TEXT PROVIDED:
↓↓↓
Additional information on the following books, as well as a short
backlist of the publisher's titles, may be available from the
Listserv.  Instructions for retrieving publishers' backlists appear at
the end of this issue.
 ==========================================================================

SIGN LANGUAGE

Uyechi, Linda (Stanford University); THE GEOMETRY OF VISUAL PHONOLOGY;
	ISBN: 1-57586-013-9 (cloth); 1-57586-012-0 (paper); 246 pp. CSLI
	Publications 1997: http://csli-www.stanford.edu/publications/
	email: pubs at roslin.stanford.edu
	Uyechi presents an extremely thorough and formal empirical
description of the various features of ASL signs, of interest to any
theoretician in developing a theory of sign phonology or in testing
claims in the theory of the phonology of spoken languages against data
from a signed language. The author also presents a formalism for
representing signs and makes a number of theoretical proposals based
on formalism. The volume's analysis indicates that the properties of
core constructs of the spoken language phonology, namely the segment
and the syllable, differ from the properties of the core constructs in
a formal framework of visual phonology.

LOGIC, LANGUAGE and INFORMATION

STUDIES IN LOGIC, LANGUAGE AND INFORMATION

Doherty, Patrick A. (Linkoping University, Sweden); PARTIALITY,
	MODALITY, AND NONMONOTONICITY; ISBN: 1-57586-031-7 (cloth);
	1-57586-030-9 (paper), 312 pp. CSLI Publications 1996:
	http://csli-www.stanford.edu/publications/
	email: pubs at roslin.stanford.edu
	This edited volume of articles provides a state-of-the-art
description of research in logic-based approaches to knowledge
representation, which combines approaches to reasoning with incomplete
information that includes partial, modal, and nonmonotonic logics. The
collection contains two parts: foundations and case studies. The
foundations section provides a general overview of partiality,
multi-valued logics, use of modal logic to model partiality and
resource-limited interference, and an integration of partial and modal
logics. The case studies section provides specific studies of issues
raised in the foundations section. Several of the case studies
integrate modal and partial modal logics with nonmonotonic logics. The
contributors consider both theoretical and practical aspects of such
integration, and cover knowledge represetnation issues such as default
reasoning, theories of action and change, reason maintenance,
awareness, and automation of nonmonotonic reasoning.

Doets, Kees (University of Amsterdam); BASIC MODEL THEORY; ISBN:
	1-57586-049-X (cloth); 1-57586-048-1 (paper); 144 pp. CSLI
	Publications 1996: http://csli-www.stanford.edu/publications/
	email: pubs at roslin.stanford.edu
	Model theory investigates the relationships between
mathematical structures ("models") on the one hand and formal
languages (in which statements about these structures can be
formulated) on the other. Examples of these structures are the natural
numbers with the usual arithmetical operations; the natural numbers
with the usual arithmetical operations; the structures familiar from
algebra; and ordered sets. The emphasis in this book is on first-order
languages, whose model theory is best known.  An example of a result
is Lowenheim's theory (the oldest in the field): a first-order
sentence true of some uncountable structure must hold in some
countable structure as well. The author deals with second-order
languages and several of its fragments as well. As the title
indicates, this book introduces the reader to what is basic in model
theory. A special feature is its use of the Ehrenfeucht game by which
the reader is familiarized with the world of models.
↑↑↑
ACTIVITY LIST:
[1] Do these statements agree with the book listing? For each, answer yes or no and quote the deciding words of the book listing exactly. (a) The Uyechi volume runs to 246 pages. (b) The Doherty collection is divided into three parts. (c) Basic Model Theory places its emphasis on second-order languages.
[2] Can you go on with the book listing from the point where it stops?
The records come from a different source than the book listing.

RECORDS SHOWN:
↓↓↓
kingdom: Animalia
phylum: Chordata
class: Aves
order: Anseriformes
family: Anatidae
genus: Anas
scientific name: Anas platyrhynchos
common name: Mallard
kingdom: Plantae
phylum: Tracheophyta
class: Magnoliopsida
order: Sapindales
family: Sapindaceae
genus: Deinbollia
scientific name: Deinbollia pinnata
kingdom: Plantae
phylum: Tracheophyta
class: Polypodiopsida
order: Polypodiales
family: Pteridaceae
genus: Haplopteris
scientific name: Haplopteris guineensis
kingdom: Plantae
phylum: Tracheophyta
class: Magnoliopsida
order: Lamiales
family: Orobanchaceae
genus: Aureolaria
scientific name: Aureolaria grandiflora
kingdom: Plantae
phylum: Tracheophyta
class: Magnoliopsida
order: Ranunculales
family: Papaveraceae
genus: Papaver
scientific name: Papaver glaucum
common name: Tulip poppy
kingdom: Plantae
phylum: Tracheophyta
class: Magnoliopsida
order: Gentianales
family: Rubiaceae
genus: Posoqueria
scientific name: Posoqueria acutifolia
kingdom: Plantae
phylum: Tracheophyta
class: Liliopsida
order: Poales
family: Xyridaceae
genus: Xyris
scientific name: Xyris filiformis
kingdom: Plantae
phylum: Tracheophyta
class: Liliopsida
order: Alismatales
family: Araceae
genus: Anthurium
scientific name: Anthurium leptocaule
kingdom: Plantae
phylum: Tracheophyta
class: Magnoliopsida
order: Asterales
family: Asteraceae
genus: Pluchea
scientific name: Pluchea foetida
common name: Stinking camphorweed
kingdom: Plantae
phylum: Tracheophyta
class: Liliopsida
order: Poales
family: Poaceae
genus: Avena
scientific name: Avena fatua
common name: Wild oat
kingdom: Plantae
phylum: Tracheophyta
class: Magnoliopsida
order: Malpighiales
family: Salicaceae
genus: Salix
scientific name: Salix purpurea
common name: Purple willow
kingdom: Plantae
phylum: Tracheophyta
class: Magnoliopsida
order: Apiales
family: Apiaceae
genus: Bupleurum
↑↑↑
RESPONSES PER TASK:
[1]
(a) Yes: "246 pp."
(b) No: "The collection contains two parts: foundations and case studies."
(c) No: "The emphasis in this book is on first-order languages, whose model theory is best known."

[2]
Brewka, Gerhard (Technical University of Vienna); PRINCIPLES OF
	KNOWLEDGE REPRESENTATION; ISBN: 1-57586-057-0 (cloth); 1-57586-056-2
	(paper); 336 pp. CSLI Publications 1997:
	http://csli-www.stanford.edu/publications/
	email: pubs at roslin.stanford.edu
	This book contains a collection of eight survey papers written
by some of the best researchers in foundations of knowledge
representation and reasoning. It ocvers topics such as theories of
uncertainty, nonmonotonic and causal reasoning, logic programming,
abduction, inductive logic programming, description logics, complexity
in Artificial Intelligence, and model based diagnosis. It thus
provides an up-to-date coverage of recent approaches to some of the
most challenging problems underlying knowledge representation and
Artificial Intelligence in general.

Fuhrmann, Andre' (University of Konstanz, Germany); AN ESSAY ON
	CONTRACTION; ISBN: 1-57586-055-4 (cloth); 1-57586-054-6 (paper); 120
	pp. CSLI Publications 1997:
	http://csli-www.stanford.edu/publications/
	email: pubs at roslin.stanford.edu
	This book generalizes earlier theories of belief change to
cover all kinds of changes of sets by sets. The principal focus is
still on changes of belief sets in response to new evidence. But the
formal theory extends to all domains with a closure operation oand a
preference structure, including, for example, systems of action.
Contraction is the key notion; all other changes can be defined.
Various new applications of the theory are outlined. A sentential
version of contraction, subtraction, is proposed as a formal
counterpart to "except"-locutions in natural language. Connections are
emphasized with other areas at the interface between philosophical
logic and artificial intelligence such as reasoning form default
assumptions or from inconsistent premises.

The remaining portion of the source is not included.